Les auteurs de l'étude recommandent de combiner de grandes études basées sur la population avec des ensembles de données électroniques sur la santé et d'analyser des tests de laboratoire courants pour identifier des biomarqueurs diagnostiques sensibles qui pourraient aider à diagnostiquer le SOPK.
Le SOPK est diagnostiqué sur la base de critères standardisés qui ont évolué au fil des ans et sont largement acceptés, mais incluent généralement des caractéristiques cliniques (telles que l'acné, une croissance excessive des cheveux et des menstruations irrégulières) ainsi que des résultats de laboratoire (tels qu'un taux élevé de testostérone dans le sang) et radiologiques (tels que plusieurs petits kystes et une augmentation de la taille des ovaires à l'échographie ovarienne). Cependant, le SOPK est souvent négligé car certaines caractéristiques du SOPK peuvent coexister avec d’autres pathologies telles que l’obésité, le diabète et les troubles cardiométaboliques.
L'intelligence artificielle fait référence à l'utilisation de systèmes ou d'outils informatiques pour imiter l'intelligence humaine et aider à prendre des décisions ou à faire des prédictions. Le ML est une branche de l’intelligence artificielle qui se concentre sur l’apprentissage des événements précédents et sur l’application de ces connaissances aux décisions futures. L'intelligence artificielle peut traiter de grandes quantités de données différentes, telles que celles obtenues à partir des dossiers de santé électroniques, et constitue donc une aide idéale pour diagnostiquer des affections difficiles à diagnostiquer telles que le syndrome des ovaires polykystiques.
Les chercheurs ont mené une revue systématique de toutes les études évaluées par des pairs utilisant l’IA/ML pour détecter le SOPK publiées au cours des 25 dernières années (1997-2022). Avec l’aide d’un bibliothécaire expérimenté du NIH, les chercheurs ont identifié les études potentiellement éligibles. Ils ont examiné un total de 135 études et en ont inclus 31 dans cet article. Toutes les études étaient observationnelles et évaluaient l’utilisation des technologies IA/ML dans le diagnostic des patients. Environ la moitié des études incluaient des images échographiques. L'âge moyen des participants à l'étude était de 29 ans.
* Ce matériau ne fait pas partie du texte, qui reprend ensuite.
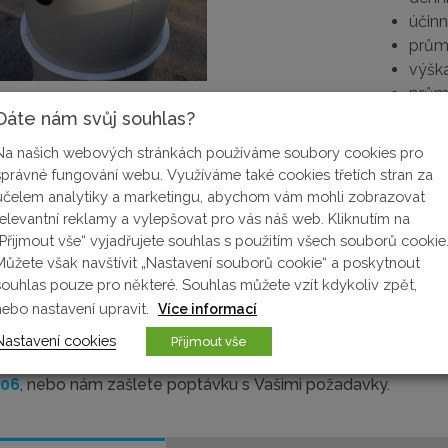
účinn
prům
výšk
prům
Dáte nám svůj souhlas?
nádrž
montáž
Nízká hmotnost
prům
Na našich webových stránkách používáme soubory cookies pro
nádrž
správné fungování webu. Využíváme také cookies třetích stran za
snost
Variabilnost tvaru
přík
účelem analytiky a marketingu, abychom vám mohli zobrazovat
68 l
relevantní reklamy a vylepšovat pro vás náš web. Kliknutím na
avební
Dlouhodobá životnost
„Přijmout vše“ vyjadřujete souhlas s použitím všech souborů cookie
osazení
Můžete však navštívit „Nastavení souborů cookie“ a poskytnout
Cenová dostupnost
souhlas pouze pro některé. Souhlas můžete vzít kdykoliv zpět,
ovedení
nebo nastavení upravit.
Více informací
Nastavení cookies
Přijmout vše
evyhovuje rozměr nebo velikost našich typových výrobků, ko
906
, nebo nám zašlete poptávku s Vašimi požadavky.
Dans 10 études utilisant des critères de diagnostic standardisés pour diagnostiquer le SOPK, la précision de détection variait entre 80 % et 90 %.
"Dans diverses modalités de diagnostic et de classification, l'IA/ML s'est extrêmement bien comportée dans la détection du SOPK, ce qui constitue la conclusion la plus importante de notre étude", a déclaré Shekhar.
Les auteurs notent que les projets basés sur l’IA/ML ont le potentiel d’améliorer considérablement notre capacité à détecter précocement les femmes atteintes du SOPK, économisant ainsi les coûts associés et réduisant le fardeau qu’impose le SOPK aux patients et au système de santé. Des recherches de suivi avec de solides pratiques de validation et de test permettront une intégration fluide de l’IA/ML aux problèmes de santé chroniques.